Flink Iterator Functions

classic Classic list List threaded Threaded
4 messages Options
Reply | Threaded
Open this post in threaded view
|

Flink Iterator Functions

Roderick Vincent
Hi,

I am brand new to Apache Flink so please excuse any silly questions.  I have an Iterator function defined as below and adding it as a source to a Flink stream.  But when I try to pass configuration information to it (via a Spring env), what I notice is that one of the threads calls hasNext() and it is not the same object and the passed information is null.  Something is constructing it, but what is strange is that if I add a default constructor I do not see this being called by this thread with the null data so I am wondering what is going on.  Any ideas?  How do we pass configuration information to these functions?  Any help would be appreciated.

Thanks,
Rick

@Public
public class NodeSource extends FromIteratorFunction<LinkedList<BaseDocument>> {


private static final long serialVersionUID = 1L;

public NodeSource(ArangoDBSource iterator) {
super(iterator);
}

}
Reply | Threaded
Open this post in threaded view
|

Re: Flink Iterator Functions

rmetzger0
Hi Roderick,

Luckily there are no silly questions, just silly answers (so I have the harder job here ;) )

It seems that you are trying to read data from an Arango Database, right?
What is important to understand is that the "flink job" that you are implementing in your main() method gets executed in the JVM submitting your job to the Flink cluster. There, we are just constructing a graph of dataflow operations, which will then be distributed to the cluster.
As part of this process, we are serializing all the user code from the client, and sending it over to the cluster where it gets executed in a distributed fashion.
I assume you are seeing "null" references because the objects you are trying to send to the cluster are not serializable (but stored in a transient field); or Spring is doing some Dependency Injection magic that does not work in the remote Flink environment.

tl;dr: What I would recommend is implement a custom SourceFunction that reads from ArangoDB. The RichParallelSourceFunction will allow you to read with parallelism > 1, and it has some lifecycle methods for opening and closing the connection to Arango.
For the configuration passing, I would pass it a _serializable_ object through the constructor of your custom source.

Best,
Robert



On Thu, May 28, 2020 at 6:40 PM Roderick Vincent <[hidden email]> wrote:
Hi,

I am brand new to Apache Flink so please excuse any silly questions.  I have an Iterator function defined as below and adding it as a source to a Flink stream.  But when I try to pass configuration information to it (via a Spring env), what I notice is that one of the threads calls hasNext() and it is not the same object and the passed information is null.  Something is constructing it, but what is strange is that if I add a default constructor I do not see this being called by this thread with the null data so I am wondering what is going on.  Any ideas?  How do we pass configuration information to these functions?  Any help would be appreciated.

■ Source data:
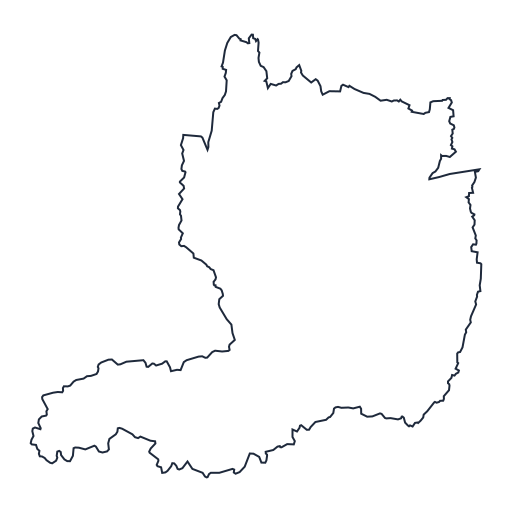 outline of Kota Sukabumi, Jawa Barat, Indonesia
{"feature_id": "22746128B82825120895999", "entity_name": "Kota Sukabumi", "entity_type": "district", "adm_level": 2, "iso_a3": "IDN", "parent_name": "Indonesia", "parent_adm1": "Jawa Barat", "projection": "mercator", "projection_center": [106.928, -6.936], "detail": "fine", "context": "isolated", "style": "outline", "palette": "slate", "viewbox_px": 512, "rotation_deg": 0, "n_neighbors": 0, "source": "geoboundaries", "source_scale": "gbopen_adm2", "svg_char_len": 5981}
<svg xmlns="http://www.w3.org/2000/svg" viewBox="0 0 512 512"><path d="M255.2,38.9L253.2,38.2L252.9,34.7L251.6,34.6L248.8,38.3L249.3,43.1L247.8,43.3L246.5,42.2L240.5,40.4L240.7,39.2L239.3,38.6L236.5,35.2L234.6,34.9L230.8,37.0L227.3,42.9L224.9,50.5L223.0,62.6L221.6,66.4L222.7,66.8L222.7,68.8L226.1,69.9L225.8,72.9L224.5,76.6L226.7,80.3L226.0,91.4L224.8,95.0L222.5,98.1L221.1,101.8L218.9,103.0L219.5,105.6L218.6,108.0L217.3,108.9L214.9,108.6L213.3,112.2L211.7,130.7L208.3,142.1L208.4,147.0L207.5,149.8L202.4,137.6L200.9,136.4L183.3,134.9L183.1,138.2L180.9,145.1L183.5,150.0L182.2,153.5L184.0,160.9L181.9,165.3L181.4,169.0L182.3,170.9L185.0,171.5L185.5,172.2L184.1,177.5L179.9,181.6L179.9,182.5L183.6,185.8L184.1,188.5L179.0,194.0L182.5,199.2L178.0,206.6L177.9,208.3L179.9,210.0L180.3,211.4L180.0,214.3L181.0,215.8L181.5,220.5L179.0,225.0L178.5,227.8L178.7,229.4L182.8,233.3L180.9,237.6L181.1,239.0L179.0,242.4L179.3,244.5L181.3,246.2L184.0,245.9L186.2,247.3L193.4,253.5L193.8,257.7L201.4,260.5L206.3,264.6L207.2,266.3L209.2,267.2L210.7,269.1L213.5,270.2L216.0,277.3L215.5,279.4L213.6,281.8L213.8,284.7L214.4,285.4L215.5,285.3L215.7,286.9L220.4,288.7L221.7,290.4L222.8,294.0L223.0,295.8L219.3,299.2L218.7,304.1L219.7,307.5L226.7,319.2L231.4,324.6L232.5,333.1L234.8,339.9L229.6,344.6L229.0,346.8L229.6,349.9L228.4,350.9L222.1,351.5L215.1,350.7L212.2,352.1L207.2,357.6L205.3,357.8L202.2,356.3L198.6,356.6L186.6,360.2L183.8,362.1L180.6,370.1L177.0,369.8L171.0,371.2L170.0,367.3L166.7,361.3L165.3,361.3L162.1,363.7L156.1,365.5L153.9,363.7L152.3,363.5L148.2,366.9L146.6,366.7L145.5,362.8L143.4,360.2L126.4,361.7L120.4,364.3L117.8,364.6L111.9,359.5L108.4,359.7L101.2,362.5L98.6,364.5L97.8,366.9L98.5,368.3L98.0,371.5L96.5,374.0L90.9,375.9L87.0,376.2L83.6,378.6L76.2,380.0L73.6,381.6L70.2,385.6L67.8,386.4L63.9,386.3L62.9,388.1L63.1,390.8L62.2,392.3L57.8,392.0L53.1,392.7L43.3,395.4L42.1,397.1L42.3,399.1L47.7,409.1L46.4,411.3L46.8,414.6L46.1,415.6L41.7,416.5L38.9,419.4L38.3,423.0L40.7,428.2L40.4,429.2L35.0,427.5L32.8,428.6L32.3,431.1L33.5,436.0L31.5,439.7L30.7,443.2L31.8,444.4L36.0,444.9L37.3,448.9L39.4,450.8L38.9,453.8L39.8,456.3L42.1,456.5L44.7,458.0L46.5,460.2L50.2,462.8L52.2,463.3L56.1,460.7L57.3,457.7L56.7,455.8L57.3,451.6L59.2,450.9L60.7,452.0L61.1,455.1L64.4,459.4L67.2,461.1L70.0,461.2L72.9,455.8L73.6,448.2L75.2,447.5L78.9,447.7L85.3,449.4L94.4,445.7L95.9,446.6L98.9,451.5L102.5,452.5L107.1,451.4L108.9,449.4L108.2,443.3L109.4,438.9L115.8,434.3L117.4,431.7L117.8,428.3L119.4,427.9L122.1,428.7L132.4,434.3L135.0,437.2L138.1,438.1L140.4,436.6L150.4,440.7L155.1,441.3L155.4,443.5L150.7,448.5L149.2,451.6L149.6,452.7L158.2,459.3L158.4,460.8L156.7,464.9L157.5,466.2L161.1,467.3L162.2,472.9L165.4,472.4L167.5,470.9L171.2,466.2L172.3,463.2L174.2,463.4L176.3,465.8L177.6,468.9L179.2,469.5L182.4,468.2L187.5,461.5L192.4,468.9L202.6,472.8L205.0,476.5L206.7,477.4L207.6,477.1L209.0,474.1L210.8,472.8L219.3,472.8L232.5,468.9L234.2,469.6L233.8,472.5L235.6,473.7L239.6,472.1L244.7,466.7L249.8,453.5L253.5,453.7L259.2,456.9L261.4,462.6L265.3,462.7L266.4,460.4L267.1,455.6L267.0,454.6L265.8,453.5L265.7,451.8L273.3,450.0L277.5,446.6L279.8,446.1L280.3,447.2L281.5,447.3L287.2,444.1L293.8,444.4L294.8,441.1L292.5,437.0L292.5,429.5L297.0,431.5L299.5,427.8L300.0,425.7L301.2,425.2L306.8,429.8L309.1,429.7L310.6,427.1L315.4,422.0L326.1,419.8L328.6,417.4L330.1,417.0L333.3,413.0L334.0,408.6L335.5,407.4L338.0,406.9L341.4,407.8L348.4,407.5L353.2,408.4L359.8,406.7L361.1,408.8L361.2,413.7L367.2,416.7L372.4,416.4L380.0,413.4L381.6,413.9L385.0,418.0L386.4,418.4L390.5,418.1L398.0,419.4L401.1,418.3L401.7,416.6L402.4,416.5L403.8,417.7L405.1,422.6L407.9,425.5L409.0,426.3L410.0,425.4L412.6,426.5L415.0,422.9L417.5,422.5L418.1,423.0L420.6,420.7L423.2,417.5L423.7,414.6L427.2,411.3L434.2,402.4L434.9,401.9L436.6,402.7L439.0,402.0L440.1,400.8L443.2,400.7L443.9,398.9L443.8,396.2L449.0,390.2L449.5,385.6L449.2,384.2L448.0,383.2L448.0,381.4L451.4,377.9L452.1,375.0L454.5,375.6L455.9,373.8L458.3,372.5L458.9,370.5L455.6,368.7L458.2,363.1L457.3,362.3L457.2,353.6L458.1,352.4L460.1,352.0L462.5,347.4L464.9,334.6L466.2,332.3L465.8,329.6L470.8,322.4L470.2,319.8L471.0,316.3L476.1,304.5L475.3,301.4L477.1,296.6L476.9,294.9L478.0,291.7L480.4,291.1L479.7,285.3L480.8,278.7L481.3,264.2L480.5,263.3L477.0,262.7L476.7,259.3L477.6,252.3L471.7,251.2L471.2,247.1L473.1,244.3L475.9,244.7L476.4,243.6L476.6,240.4L475.3,238.4L475.8,235.5L472.6,227.4L474.5,224.6L474.7,220.3L472.2,216.6L474.2,215.3L474.4,214.4L471.4,212.8L470.8,211.8L470.0,208.4L470.5,205.0L468.6,202.4L468.9,199.1L466.3,197.2L468.9,196.2L469.1,193.0L473.1,192.8L471.9,187.7L472.4,186.9L472.1,185.5L474.4,182.1L475.9,177.6L474.9,171.9L478.2,171.2L479.4,169.3L449.7,174.0L438.9,177.1L429.3,179.3L429.3,179.1L429.5,177.6L432.6,173.1L435.4,171.5L438.2,167.8L439.9,160.9L441.1,158.8L441.1,155.2L442.1,156.0L446.0,155.9L449.8,157.0L455.9,151.7L454.5,149.3L451.9,148.6L452.4,146.3L450.9,145.1L452.4,142.0L451.5,139.4L452.3,137.9L451.0,136.1L452.7,133.5L452.3,129.7L453.9,128.9L454.4,127.5L453.8,125.3L450.2,123.5L449.2,121.2L450.4,116.9L453.6,116.3L453.1,110.2L448.5,107.9L451.8,102.5L451.1,100.2L449.5,99.1L449.7,98.1L447.6,98.1L446.0,99.8L442.6,100.0L442.1,100.8L433.2,101.2L430.4,102.4L429.8,109.3L429.0,112.1L425.4,112.8L423.6,114.0L411.7,111.8L412.1,110.6L408.4,108.5L409.5,105.2L401.7,101.4L400.3,99.7L398.8,101.5L397.1,100.4L393.8,100.5L391.8,101.5L386.7,99.8L380.6,100.7L375.2,96.8L369.5,93.9L363.5,92.9L354.5,89.0L349.4,85.8L348.5,87.1L343.0,84.7L341.4,85.9L340.1,91.4L329.4,91.2L322.7,94.7L321.2,91.3L320.5,86.2L317.7,80.7L315.7,79.2L311.2,82.5L302.8,75.5L301.0,72.5L301.3,70.8L299.2,65.1L296.5,67.4L295.7,69.2L292.5,70.9L291.2,73.9L291.5,76.2L288.7,81.0L285.5,82.3L282.9,82.2L281.1,83.7L278.6,83.9L276.1,85.5L270.7,83.9L267.9,88.1L266.3,81.4L264.7,80.9L267.2,78.3L266.4,71.2L263.6,67.1L260.7,65.8L258.9,61.9L258.5,58.0L259.4,52.6L258.0,51.0L258.6,42.7L258.0,39.5L257.6,39.1L256.0,41.1L255.2,38.9Z" fill="none" stroke="#1e293b" stroke-width="2"/></svg>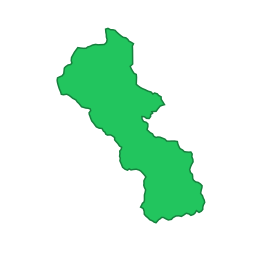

■ What needs to be done:
Please update the Flink thread starting at "What is important" and ending at "to the cluster.", putting "Java virtual machine" wherever "JVM" appears.

■ Problem solution:
What is important to understand is that the "flink job" that you are implementing in your main() method gets executed in the Java virtual machine submitting your job to the Flink cluster. There, we are just constructing a graph of dataflow operations, which will then be distributed to the cluster.